Slavery in Central Africa Republic



The Central African Republic (CAR) is a source, transit, and destination country for children subjected to forced labour and sex trafficking, women subjected to forced prostitution, and adults subjected to forced labour. Observers report most victims are CAR citizens exploited within the country, and a smaller number transported between CAR and Cameroon, Chad, Nigeria, Republic of the Congo, Democratic Republic of the Congo (DRC), Sudan, or South Sudan. Traffickers, as well as transient merchants and herders, subject children to domestic servitude, commercial sexual exploitation, and forced labour in agriculture, artisanal gold and diamond mines, shops, and street vending. Within the country, children are at risk of becoming victims of forced labour, and Ba’aka (pygmy) minorities are at risk of becoming victims of forced agricultural work, especially in the region around the rainforest. Girls are at risk of being exploited in commercial sex in urban centres. Girls forced into marriages are often subjected to domestic servitude, sexual slavery, and possibly sex trafficking.


(CAR) does not fully meet the minimum standards for the elimination of trafficking and is not making significant efforts to do so. The government took small steps to address trafficking by establishing the national Disarmament, Demobilization, Reinsertion, and Repatriation (DDRR) Consultative Committee and continuing to support the operation of an orphanage that could house potential trafficking victims. However, there is no evidence of the prosecution or conviction of any traffickers nor of provision to give protection or assistance to any trafficking victims.


The DDRR Consultative Committee is responsible for engaging armed groups in the formal

DDRC process, including obtaining the release of child soldiers and other children being used by armed groups and ensuring appropriate care is provided. Little appears to be done in this respect.


Surges in violent conflict in recent years resulted in chronic instability and the displacement of nearly one million people, increasing the vulnerability of men, women, and children to forced labour and sex trafficking. There is limited information about the forms of exploitation believed to have increased as a result of years of conflict. The recruitment and use of children by armed groups, at times through force, particularly among armed groups aligned with the former Seleka government and the organized village self-defence units fighting against it known as the anti-Balaka, has been widely documented.


An international organization reported between 6,000 and 10,000 children were recruited by armed groups during the latest conflict up to 2015; some remain under the control of these armed groups. The government has no effective disarmament, demobilization, and reintegration program. Children formerly associated with armed groups remained at risk of re-recruitment. Additionally, reports indicated that some anti-Balaka fighters held ethnic Peuhl women and girls as sex slaves.

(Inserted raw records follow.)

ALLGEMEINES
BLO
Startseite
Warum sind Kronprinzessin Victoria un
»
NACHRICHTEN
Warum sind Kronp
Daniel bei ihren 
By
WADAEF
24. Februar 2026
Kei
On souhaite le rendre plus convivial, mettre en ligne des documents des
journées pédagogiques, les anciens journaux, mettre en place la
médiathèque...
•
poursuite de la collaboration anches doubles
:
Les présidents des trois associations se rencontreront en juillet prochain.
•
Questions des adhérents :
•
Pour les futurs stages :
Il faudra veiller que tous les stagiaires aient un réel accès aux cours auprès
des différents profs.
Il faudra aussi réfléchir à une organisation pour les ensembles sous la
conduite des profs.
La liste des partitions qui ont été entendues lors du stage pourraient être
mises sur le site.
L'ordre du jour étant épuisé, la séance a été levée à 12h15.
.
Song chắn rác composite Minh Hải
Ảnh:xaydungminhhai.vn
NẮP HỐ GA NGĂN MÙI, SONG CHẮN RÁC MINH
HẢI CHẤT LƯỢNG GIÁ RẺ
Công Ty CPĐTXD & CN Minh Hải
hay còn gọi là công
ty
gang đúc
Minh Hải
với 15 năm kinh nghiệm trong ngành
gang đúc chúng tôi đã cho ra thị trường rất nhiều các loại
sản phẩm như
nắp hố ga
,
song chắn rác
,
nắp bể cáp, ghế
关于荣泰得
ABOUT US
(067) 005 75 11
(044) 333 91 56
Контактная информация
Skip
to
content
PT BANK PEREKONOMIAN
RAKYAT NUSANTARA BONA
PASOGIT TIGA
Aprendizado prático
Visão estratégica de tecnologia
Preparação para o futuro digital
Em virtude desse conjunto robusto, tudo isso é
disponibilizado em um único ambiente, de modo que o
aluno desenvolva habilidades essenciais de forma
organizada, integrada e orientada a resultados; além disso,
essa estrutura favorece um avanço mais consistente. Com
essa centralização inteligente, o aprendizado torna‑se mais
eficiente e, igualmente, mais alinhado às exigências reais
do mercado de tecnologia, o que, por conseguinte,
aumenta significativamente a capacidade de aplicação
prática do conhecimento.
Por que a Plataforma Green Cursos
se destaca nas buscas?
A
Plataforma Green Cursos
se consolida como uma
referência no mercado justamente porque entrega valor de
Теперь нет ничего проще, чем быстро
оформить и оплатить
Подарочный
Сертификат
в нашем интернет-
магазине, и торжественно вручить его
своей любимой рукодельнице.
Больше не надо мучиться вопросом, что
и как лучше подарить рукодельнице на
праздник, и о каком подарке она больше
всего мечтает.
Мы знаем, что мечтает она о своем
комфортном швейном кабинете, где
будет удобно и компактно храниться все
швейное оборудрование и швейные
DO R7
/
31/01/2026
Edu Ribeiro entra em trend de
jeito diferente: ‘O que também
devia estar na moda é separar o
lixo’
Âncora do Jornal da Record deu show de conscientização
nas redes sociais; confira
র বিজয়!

"I was with my husband in the house. The Seleka came…. They pushed my husband to the ground and two pointed their guns at him. Then four of them rushed at me and pushed me to the ground. Each of the four then raped me. My husband was in the room, but they would not let him move. I have thought about what these men did and justice for myself. I want these men brought to justice and put in prison. –Marie, 30"


The Lord’s Resistance Army (LRA), a Ugandan rebel group that operates in CAR’s eastern regions, continues to enslave Central African, South Sudanese, Congolese, and Ugandan boys and girls for use as cooks, porters, concubines, and combatants. Some of these children may have been taken back and forth across borders into South Sudan or the DRC. The LRA also committed abductions, forced girls into marriages, and forced children to commit atrocities such as looting and burning villages, killing village residents, and abducting or killing other children.




Article 151 of the penal code criminalizes all forms of trafficking in persons and prescribes penalties of five to 10 years imprisonment, which are sufficiently stringent and commensurate with penalties

prescribed for other serious offenses, such as rape. If the offense involves a child victim of sex trafficking or forced labour similar to slavery, the prescribed penalty is life imprisonment with

hard labour. Articles 7 and 8 of the January 2009 Labour Code criminalizes forced and bonded labour and prescribes sufficiently stringent penalties of five to 10 years imprisonment.


The law allows victims to file civil suits against the government or their alleged traffickers for restitution; however, there were no reports this occurred during the reporting period.


The government has not reported any prosecution of trafficking cases or conviction of any traffickers since 2008.